It’s all going according to plan
It’s all going according to plan
Despite terrible news for American forces in Iraq and Afghanistan, it isn’t certain that present conditions were both unforeseen or unplanned
by kevin potvin
As of this writing, February 23, 2006, the number of US and coalition troops killed in Afghanistan and Iraq in response to 9/11 has surpassed the number of people killed on that infamous day. The War on Terror exceeds by ten months the total duration of American involvement in World War II. The US lost 361 soldiers in the first six months of war on Iraq in 2003; they’ve lost 394 in the most recent six months. The American situation in Afghanistan is also running backwards: in 2002, there were 68 casualties among American and allied forces, while in 2005, there was nearly twice that number: 129.
The ostensible justification for war on Iraq was American insistence that the country was harbouring weapons of mass destruction; none were found, but it is unlikely that history will record this as a mistake. Yet the real reason for the war remains a mystery.
There are those who, like The Republic, have argued that the point was to gain control over oil resources. Others have equally plausibly asserted that the war was to prevent Iraq from opening an oil trading market, using Euros instead of US dollars as a medium of exchange; that the Israeli lobby in Washington brought America into war to help eliminate its regional power rival; that the war was to establish military bases for a planned war on the much more fortified Iran; that the war was meant to destroy a compelling model of secular socialism that might spread revolution across the region, deposing US-friendly despotic regimes; that the war was manufactured to shore up slack business in the US military-industrial complex; or that the war was engineered by regional rival Iran. There are more.
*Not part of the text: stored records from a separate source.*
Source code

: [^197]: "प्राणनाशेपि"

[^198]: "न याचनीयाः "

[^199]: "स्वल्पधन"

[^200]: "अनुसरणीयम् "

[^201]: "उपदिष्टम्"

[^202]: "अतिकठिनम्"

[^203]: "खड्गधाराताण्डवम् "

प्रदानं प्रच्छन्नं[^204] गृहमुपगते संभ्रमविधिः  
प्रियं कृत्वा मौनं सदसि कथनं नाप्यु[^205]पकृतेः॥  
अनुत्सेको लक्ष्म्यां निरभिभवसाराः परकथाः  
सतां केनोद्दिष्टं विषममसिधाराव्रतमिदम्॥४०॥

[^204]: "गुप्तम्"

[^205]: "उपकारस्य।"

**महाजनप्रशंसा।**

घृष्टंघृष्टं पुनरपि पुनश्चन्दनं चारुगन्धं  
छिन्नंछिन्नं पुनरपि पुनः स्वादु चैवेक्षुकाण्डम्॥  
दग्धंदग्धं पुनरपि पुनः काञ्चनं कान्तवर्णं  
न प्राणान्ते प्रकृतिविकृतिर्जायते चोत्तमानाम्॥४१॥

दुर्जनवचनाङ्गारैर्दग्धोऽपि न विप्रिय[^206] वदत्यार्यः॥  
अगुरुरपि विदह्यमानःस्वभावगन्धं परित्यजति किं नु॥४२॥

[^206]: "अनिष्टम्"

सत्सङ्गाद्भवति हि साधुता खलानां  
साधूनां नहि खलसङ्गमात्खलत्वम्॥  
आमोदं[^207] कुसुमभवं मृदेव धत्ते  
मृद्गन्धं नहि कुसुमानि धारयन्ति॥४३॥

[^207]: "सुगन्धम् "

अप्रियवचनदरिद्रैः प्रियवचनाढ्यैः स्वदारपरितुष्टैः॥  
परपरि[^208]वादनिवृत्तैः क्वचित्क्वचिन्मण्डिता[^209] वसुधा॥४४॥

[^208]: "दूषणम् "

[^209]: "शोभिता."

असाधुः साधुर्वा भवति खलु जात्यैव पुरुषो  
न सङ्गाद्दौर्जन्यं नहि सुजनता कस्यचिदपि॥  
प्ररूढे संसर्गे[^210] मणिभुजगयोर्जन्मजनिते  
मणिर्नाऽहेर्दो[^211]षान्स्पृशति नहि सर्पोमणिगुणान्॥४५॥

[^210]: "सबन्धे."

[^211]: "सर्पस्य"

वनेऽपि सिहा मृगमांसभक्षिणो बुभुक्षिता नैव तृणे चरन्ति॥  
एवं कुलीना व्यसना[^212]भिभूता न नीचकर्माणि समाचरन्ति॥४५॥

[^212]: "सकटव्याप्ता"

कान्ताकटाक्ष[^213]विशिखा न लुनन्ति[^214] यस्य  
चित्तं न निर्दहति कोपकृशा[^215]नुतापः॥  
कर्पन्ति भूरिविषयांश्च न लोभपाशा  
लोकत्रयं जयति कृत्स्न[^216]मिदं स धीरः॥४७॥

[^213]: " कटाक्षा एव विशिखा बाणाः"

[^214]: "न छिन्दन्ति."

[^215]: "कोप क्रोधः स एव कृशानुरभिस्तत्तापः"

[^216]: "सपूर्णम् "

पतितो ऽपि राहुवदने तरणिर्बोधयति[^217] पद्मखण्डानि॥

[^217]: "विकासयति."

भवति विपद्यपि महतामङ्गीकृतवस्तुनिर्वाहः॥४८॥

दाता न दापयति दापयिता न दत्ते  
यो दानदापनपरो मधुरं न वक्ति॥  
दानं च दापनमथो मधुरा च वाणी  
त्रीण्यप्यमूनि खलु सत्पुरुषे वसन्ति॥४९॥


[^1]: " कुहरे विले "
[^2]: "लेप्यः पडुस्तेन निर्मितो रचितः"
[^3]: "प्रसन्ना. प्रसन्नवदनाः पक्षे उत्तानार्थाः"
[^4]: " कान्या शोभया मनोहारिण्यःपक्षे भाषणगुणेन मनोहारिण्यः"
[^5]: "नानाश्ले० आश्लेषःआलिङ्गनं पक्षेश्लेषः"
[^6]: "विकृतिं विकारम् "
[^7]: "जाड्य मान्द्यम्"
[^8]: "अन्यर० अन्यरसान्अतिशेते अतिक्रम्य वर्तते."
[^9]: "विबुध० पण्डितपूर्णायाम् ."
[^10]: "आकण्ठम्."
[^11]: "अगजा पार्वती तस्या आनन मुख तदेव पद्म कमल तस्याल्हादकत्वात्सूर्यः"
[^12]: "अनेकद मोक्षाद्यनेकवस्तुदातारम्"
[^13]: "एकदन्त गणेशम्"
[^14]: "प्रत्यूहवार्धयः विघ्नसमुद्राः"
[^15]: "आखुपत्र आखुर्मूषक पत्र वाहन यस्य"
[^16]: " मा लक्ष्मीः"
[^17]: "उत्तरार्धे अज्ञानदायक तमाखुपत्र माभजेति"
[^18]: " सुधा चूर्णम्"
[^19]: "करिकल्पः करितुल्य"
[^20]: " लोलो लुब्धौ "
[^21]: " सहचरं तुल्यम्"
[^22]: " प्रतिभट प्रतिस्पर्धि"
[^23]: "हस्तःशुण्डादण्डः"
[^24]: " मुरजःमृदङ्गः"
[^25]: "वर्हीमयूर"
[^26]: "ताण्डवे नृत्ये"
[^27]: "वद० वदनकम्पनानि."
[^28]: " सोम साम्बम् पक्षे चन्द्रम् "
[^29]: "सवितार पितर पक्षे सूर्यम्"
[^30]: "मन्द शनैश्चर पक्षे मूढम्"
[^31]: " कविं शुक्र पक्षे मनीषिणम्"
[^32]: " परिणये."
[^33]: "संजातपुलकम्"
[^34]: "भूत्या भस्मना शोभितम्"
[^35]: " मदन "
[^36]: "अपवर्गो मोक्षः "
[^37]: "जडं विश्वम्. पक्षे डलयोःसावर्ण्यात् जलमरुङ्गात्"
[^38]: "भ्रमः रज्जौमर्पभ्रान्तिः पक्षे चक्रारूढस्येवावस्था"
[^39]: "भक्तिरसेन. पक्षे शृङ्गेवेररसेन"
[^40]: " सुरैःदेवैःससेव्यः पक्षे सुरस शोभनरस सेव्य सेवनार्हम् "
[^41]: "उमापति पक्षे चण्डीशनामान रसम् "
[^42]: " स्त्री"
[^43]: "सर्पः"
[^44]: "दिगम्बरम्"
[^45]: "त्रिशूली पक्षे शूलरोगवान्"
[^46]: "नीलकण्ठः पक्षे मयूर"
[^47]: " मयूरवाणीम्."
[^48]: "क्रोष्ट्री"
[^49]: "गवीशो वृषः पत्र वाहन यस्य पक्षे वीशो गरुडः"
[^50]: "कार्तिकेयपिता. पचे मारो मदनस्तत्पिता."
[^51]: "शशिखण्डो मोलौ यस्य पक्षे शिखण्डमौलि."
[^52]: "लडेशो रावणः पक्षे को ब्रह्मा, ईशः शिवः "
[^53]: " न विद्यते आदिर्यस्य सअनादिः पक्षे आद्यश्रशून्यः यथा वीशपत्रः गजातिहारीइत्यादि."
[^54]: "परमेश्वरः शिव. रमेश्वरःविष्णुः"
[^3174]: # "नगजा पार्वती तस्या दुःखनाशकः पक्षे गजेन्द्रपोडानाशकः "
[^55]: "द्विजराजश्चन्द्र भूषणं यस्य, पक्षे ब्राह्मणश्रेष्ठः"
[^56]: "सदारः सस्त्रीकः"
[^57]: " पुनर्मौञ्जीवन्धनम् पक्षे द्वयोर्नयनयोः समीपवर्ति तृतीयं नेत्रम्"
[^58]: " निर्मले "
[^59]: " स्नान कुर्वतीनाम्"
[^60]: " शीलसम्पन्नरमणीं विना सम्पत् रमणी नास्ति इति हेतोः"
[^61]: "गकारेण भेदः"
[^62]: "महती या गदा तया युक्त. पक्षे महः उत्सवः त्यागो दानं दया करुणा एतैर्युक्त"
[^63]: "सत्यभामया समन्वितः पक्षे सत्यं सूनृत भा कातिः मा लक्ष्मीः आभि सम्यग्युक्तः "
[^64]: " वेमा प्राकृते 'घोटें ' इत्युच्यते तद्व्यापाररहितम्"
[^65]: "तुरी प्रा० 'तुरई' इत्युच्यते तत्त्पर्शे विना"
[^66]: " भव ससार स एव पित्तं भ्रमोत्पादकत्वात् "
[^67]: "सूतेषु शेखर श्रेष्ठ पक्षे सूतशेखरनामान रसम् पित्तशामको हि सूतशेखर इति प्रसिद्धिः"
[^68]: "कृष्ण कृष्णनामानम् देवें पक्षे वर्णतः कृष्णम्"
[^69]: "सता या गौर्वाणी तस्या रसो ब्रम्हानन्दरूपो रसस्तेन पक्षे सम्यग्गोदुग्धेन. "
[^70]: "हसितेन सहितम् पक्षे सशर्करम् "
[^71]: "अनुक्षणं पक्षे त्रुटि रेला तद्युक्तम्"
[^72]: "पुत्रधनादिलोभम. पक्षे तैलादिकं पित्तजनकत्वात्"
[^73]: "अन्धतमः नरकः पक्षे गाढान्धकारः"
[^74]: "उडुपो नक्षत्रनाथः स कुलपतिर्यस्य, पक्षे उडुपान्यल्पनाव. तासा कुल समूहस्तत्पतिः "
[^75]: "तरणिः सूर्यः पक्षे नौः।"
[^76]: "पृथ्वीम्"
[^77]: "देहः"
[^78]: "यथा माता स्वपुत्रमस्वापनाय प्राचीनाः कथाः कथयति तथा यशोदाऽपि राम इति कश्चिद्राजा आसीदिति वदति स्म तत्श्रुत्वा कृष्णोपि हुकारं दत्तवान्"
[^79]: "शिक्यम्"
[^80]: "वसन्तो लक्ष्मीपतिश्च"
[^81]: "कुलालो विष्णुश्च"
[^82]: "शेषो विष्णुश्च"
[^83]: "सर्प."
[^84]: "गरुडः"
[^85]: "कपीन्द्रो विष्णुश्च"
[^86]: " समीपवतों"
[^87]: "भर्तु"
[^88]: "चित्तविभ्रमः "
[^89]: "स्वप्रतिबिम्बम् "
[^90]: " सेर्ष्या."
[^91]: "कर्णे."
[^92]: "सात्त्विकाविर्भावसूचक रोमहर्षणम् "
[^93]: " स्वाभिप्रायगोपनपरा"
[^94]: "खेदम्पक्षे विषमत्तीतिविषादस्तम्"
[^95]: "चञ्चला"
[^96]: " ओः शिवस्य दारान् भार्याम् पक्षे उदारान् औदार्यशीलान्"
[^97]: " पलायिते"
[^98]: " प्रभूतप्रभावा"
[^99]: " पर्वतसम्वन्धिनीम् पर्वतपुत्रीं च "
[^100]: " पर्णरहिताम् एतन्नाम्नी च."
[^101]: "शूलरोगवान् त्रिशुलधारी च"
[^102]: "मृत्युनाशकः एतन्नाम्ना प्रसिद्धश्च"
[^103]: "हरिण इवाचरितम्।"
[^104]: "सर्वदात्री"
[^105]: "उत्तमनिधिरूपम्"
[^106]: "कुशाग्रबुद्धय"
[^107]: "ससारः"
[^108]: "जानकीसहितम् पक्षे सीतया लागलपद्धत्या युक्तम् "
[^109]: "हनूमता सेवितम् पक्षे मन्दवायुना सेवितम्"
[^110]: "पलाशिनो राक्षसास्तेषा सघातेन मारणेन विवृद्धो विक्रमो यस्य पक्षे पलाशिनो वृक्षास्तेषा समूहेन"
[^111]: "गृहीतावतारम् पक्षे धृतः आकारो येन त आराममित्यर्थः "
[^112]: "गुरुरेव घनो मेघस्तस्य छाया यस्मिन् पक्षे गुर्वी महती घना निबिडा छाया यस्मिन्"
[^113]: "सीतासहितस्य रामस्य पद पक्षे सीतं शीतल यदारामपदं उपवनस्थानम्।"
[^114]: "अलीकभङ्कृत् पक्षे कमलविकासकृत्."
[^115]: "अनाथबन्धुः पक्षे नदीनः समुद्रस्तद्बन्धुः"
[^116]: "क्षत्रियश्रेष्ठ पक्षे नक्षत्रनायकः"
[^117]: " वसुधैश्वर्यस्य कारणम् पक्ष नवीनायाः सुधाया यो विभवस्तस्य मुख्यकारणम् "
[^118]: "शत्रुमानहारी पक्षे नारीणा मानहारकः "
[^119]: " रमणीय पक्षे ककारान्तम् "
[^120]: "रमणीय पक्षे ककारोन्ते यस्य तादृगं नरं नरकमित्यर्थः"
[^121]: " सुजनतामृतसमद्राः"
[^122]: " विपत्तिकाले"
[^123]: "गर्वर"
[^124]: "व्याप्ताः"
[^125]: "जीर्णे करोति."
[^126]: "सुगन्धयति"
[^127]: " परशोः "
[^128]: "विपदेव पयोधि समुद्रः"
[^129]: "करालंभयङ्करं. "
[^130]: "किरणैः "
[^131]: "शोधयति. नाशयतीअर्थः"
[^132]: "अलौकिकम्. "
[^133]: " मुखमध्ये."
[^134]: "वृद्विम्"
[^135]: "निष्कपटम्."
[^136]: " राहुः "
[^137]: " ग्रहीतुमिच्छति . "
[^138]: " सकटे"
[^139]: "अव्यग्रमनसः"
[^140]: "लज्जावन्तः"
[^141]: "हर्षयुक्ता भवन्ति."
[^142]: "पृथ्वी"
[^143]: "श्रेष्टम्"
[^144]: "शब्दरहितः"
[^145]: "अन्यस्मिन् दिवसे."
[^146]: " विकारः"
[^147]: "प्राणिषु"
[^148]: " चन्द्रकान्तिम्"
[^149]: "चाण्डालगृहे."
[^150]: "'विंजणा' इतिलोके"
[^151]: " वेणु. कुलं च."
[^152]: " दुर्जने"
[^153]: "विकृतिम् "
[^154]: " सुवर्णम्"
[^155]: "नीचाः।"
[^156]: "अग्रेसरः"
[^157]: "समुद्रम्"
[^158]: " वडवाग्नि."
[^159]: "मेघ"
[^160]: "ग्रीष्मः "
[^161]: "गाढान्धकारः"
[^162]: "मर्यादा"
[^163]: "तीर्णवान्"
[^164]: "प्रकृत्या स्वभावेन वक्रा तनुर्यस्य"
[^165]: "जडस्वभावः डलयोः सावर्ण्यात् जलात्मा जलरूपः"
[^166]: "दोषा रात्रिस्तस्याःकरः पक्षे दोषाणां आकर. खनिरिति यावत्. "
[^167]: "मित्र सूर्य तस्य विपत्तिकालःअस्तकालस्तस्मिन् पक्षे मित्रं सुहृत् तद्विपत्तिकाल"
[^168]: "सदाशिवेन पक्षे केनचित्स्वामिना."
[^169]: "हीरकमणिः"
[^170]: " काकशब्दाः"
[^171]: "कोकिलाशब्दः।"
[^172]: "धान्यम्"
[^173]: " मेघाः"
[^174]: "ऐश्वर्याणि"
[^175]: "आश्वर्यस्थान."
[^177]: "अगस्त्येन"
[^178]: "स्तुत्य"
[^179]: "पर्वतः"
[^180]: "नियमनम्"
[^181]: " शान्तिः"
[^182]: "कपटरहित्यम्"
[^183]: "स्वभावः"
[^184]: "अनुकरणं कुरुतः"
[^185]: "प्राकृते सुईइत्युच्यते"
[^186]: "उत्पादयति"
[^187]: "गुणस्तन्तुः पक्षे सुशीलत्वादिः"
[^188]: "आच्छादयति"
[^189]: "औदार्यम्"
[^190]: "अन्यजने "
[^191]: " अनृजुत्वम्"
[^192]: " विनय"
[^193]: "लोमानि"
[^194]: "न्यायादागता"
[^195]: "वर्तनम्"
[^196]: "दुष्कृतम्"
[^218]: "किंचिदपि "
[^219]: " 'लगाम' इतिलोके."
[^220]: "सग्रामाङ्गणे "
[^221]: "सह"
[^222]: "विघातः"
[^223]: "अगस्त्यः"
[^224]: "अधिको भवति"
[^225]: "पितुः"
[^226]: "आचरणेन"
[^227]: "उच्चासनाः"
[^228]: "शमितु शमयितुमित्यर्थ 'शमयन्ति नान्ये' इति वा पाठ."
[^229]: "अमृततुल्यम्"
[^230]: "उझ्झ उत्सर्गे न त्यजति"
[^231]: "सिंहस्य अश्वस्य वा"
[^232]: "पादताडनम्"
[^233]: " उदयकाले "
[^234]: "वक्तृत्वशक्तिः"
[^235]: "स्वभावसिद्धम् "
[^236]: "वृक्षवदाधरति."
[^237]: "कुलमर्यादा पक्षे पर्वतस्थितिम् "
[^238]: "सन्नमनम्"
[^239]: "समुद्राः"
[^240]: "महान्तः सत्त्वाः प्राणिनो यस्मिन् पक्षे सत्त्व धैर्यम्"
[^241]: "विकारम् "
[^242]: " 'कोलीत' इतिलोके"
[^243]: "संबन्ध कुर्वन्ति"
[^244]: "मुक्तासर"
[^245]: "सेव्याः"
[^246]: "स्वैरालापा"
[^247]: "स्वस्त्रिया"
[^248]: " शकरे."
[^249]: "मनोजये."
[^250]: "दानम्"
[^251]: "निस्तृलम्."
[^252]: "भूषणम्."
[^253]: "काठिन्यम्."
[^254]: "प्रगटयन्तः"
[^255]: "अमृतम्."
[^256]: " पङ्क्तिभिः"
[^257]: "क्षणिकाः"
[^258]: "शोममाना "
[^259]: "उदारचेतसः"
There are almost as many assessments for how things are going for the Americans. A constant state of war in which a steady, but not unacceptable, number of mostly poor and ethnic Americans (or non-citizen, US residents), are killed, and a potential oil-fueled regional powerhouse that is forever torn apart with sectarian strife, may be exactly what serves the interests of US elites best. Certainly defence-related and oil-related US companies, which also have the biggest lobbying budgets in the US Congress, have done extremely well since the war began. ExxonMobil reported annual profits last month of US$36 billion for 2005. Though the war has cost the US government so far over US$245 billion, that has almost all been spent on procuring military equipment from US defence companies. Not a dime of the cost of the war has come from the pockets of the political elite in America; yet at the usual rates of return on investments, that elite has profited by something like US$20 billion on war-spending so far.
Is a home-team death rate of about two per day and a price-tag of about US$7 billion a month an acceptable public price to produce private profits at US defence and oil companies currently running at about US$11 billion a month? If so, then it isn’t certain that defence and oil companies would wish for any other outcome in Iraq and Afghanistan besides the one unfolding now.
Given the general lack of concern of most Americans, the feeble coverage of related issues in the American press, the silence of the American Congress, and the apparent health of the US economy, even with oil three times more expensive, is there anything really going wrong with the war in Iraq and Afghanistan? The answer is no: Though grim for the actual soldiers and their families, and certainly horrific for Iraqis and Afghanis, things are looking rosy for US defence and oil companies and their investors.
The President and the Secretary of State are former oil company executives; the Vice-President and the Secretary of Defence are former defence company executives. Nothing has been a mistake or an accident, from groundlessly blaming Osama bin Laden for 9/11, to illegally dispatching the government of Afghanistan, to making patently false claims of weapons of mass destruction in Iraq, to feigning surprise at encountering a stiff insurgency, to getting caught tapping phone calls of American citizens, to releasing pictures depicting the torture of innocent men, to risking global confrontation over the Middle East, to blowing US$245 billion of public funds on pointless war, to losing as many soldiers as people killed on 9/11, to killing over 200,000 innocent Iraqis in an illegal war. It’s all going according to plan.